I Serapian sono stati un simbolo amatissimo di Via Jommelli ma anche di una parte dell’identità di Via Jommelli, quella della Comunità Armena. È proprio fuggendo dal genocidio perpetrato dai Turchi ai danni del popolo armeno che i fratelli Stefano e Aramays Serapian approdano in Italia, dapprima a Venezia e poi a Milano; ed è qui che dal 1958, proprio di fronte all’ex laboratorio, ha sede l’unica Chiesa Apostolica Armena in Italia.

Costruita nel 1957 secondo i canoni classici dello stile armeno, con la tipica pianta a croce greca e la cupola conica, consacrata un anno dopo, la Chiesa fu voluta dai fratelli Onnik e Sarkis Diarbekirean, giunti a Milano negli anni 1920 per sfuggire al massacro e per questo dedicata ai Quaranta Martiri di Sebaste.
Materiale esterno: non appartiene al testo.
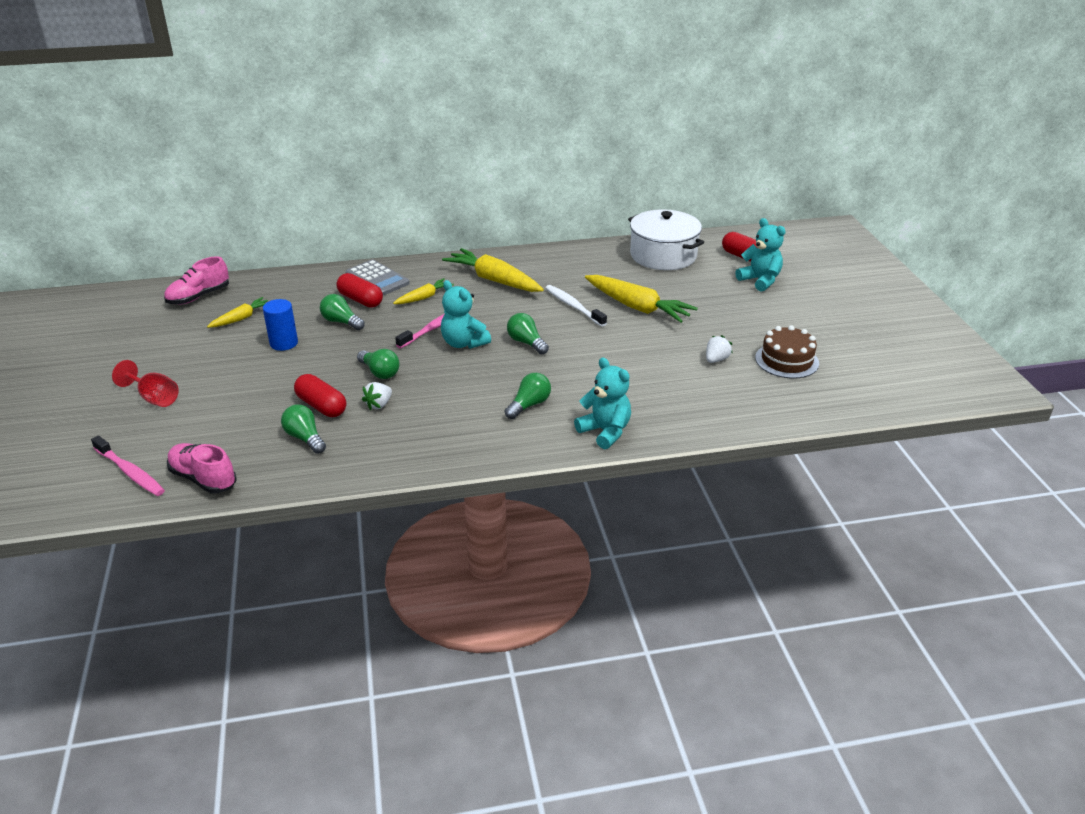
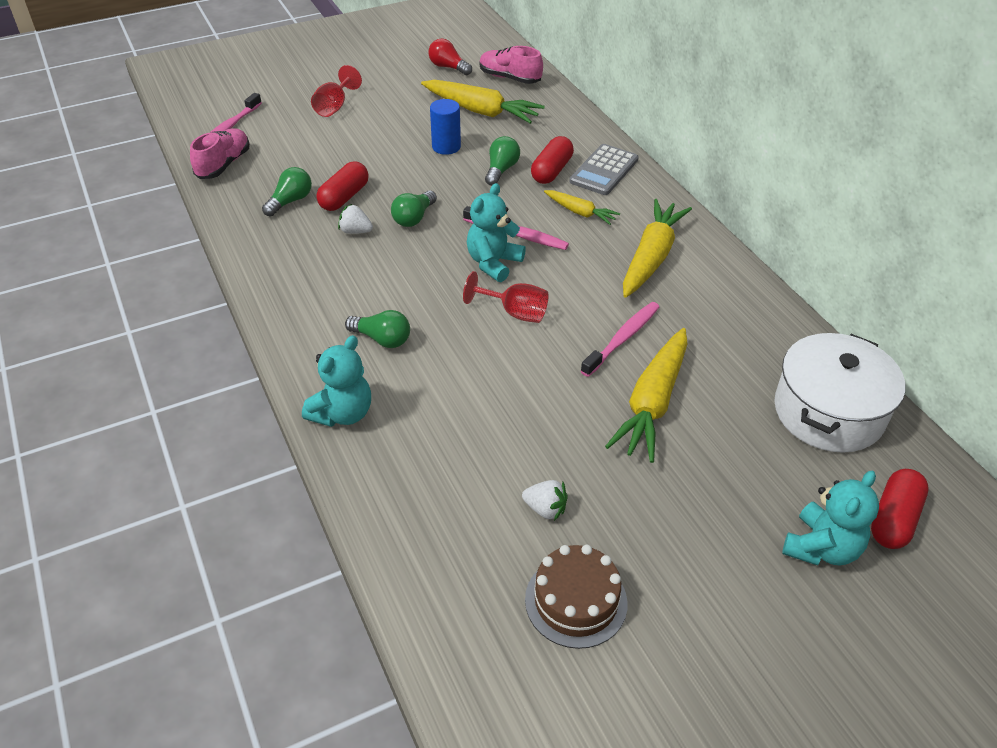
camera: 75 degrees right, 10 degrees up
yellow carrot [207,297,268,328] -> yellow carrot [421,80,545,124], size x1.82
green light bulb [507,313,549,354] -> red goblet [463,271,548,323]
white toothbrush [545,285,607,327] -> pink toothbrush [581,302,659,377]
none -> red light bulb [428,38,472,75]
Nel 1985 nel cortile della Chiesa è stato posto un Khachkar (tradizionale cippo funerario scolpito) in memoria delle vittime del genocidio del 1915. La Chiesa è attualmente guidata da Padre Tirayr Hakobyan ed ha un consiglio di fiduciari eletto da una comunità che a Milano conta circa 1.000 persone, rappresentando la più numerosa d’Italia e insieme una delle più antiche componenti etniche della città.


L'immagine in apertura - La Chiesa Apostolica Armena, dove è possibile partecipare al vespro in italiano il sabato alle 18:00 e alla celebrazione in lingua armena la domenica alle 11:00

L'immagine accanto - Il Khachkar esterno alla Chiesa di Via Jommelli, posto in memoria delle vittime del genocidio armeno


Due parole sul Genocidio
Il Metz Yeghern (grande male), come lo chiamano gli Armeni della diaspora, inizia il 24 aprile 1915 con l'arresto di più di 2.000 persone nella sola Istanbul. A questa seguono persecuzioni e stermini lungo tutta l’area anatolica (oggetto delle brame turche) ai danni di una popolazione radicata nel territorio dal VII secolo a.C. Alla base della persecuzione l’imminente crollo dell’Impero Ottomano e il timore di un’alleanza tra gli Armeni Cristiani e gli Ortodossi. Il nuovo fronte nazionalista turco, da cui nel 1923 scaturisce la Repubblica Turca, identifica nell’intellettuale benestante armeno un nuovo nemico e dà il via ad uno sterminio che, nelle persecuzioni prima e nei campi di concentramento poi, sarà di grande ispirazione per l’imminente olocausto ebraico. È una pagina terribile della nostra storia più recente, ma ad oggi la Turchia non ha mai ammesso il genocidio nei confronti del popolo armeno.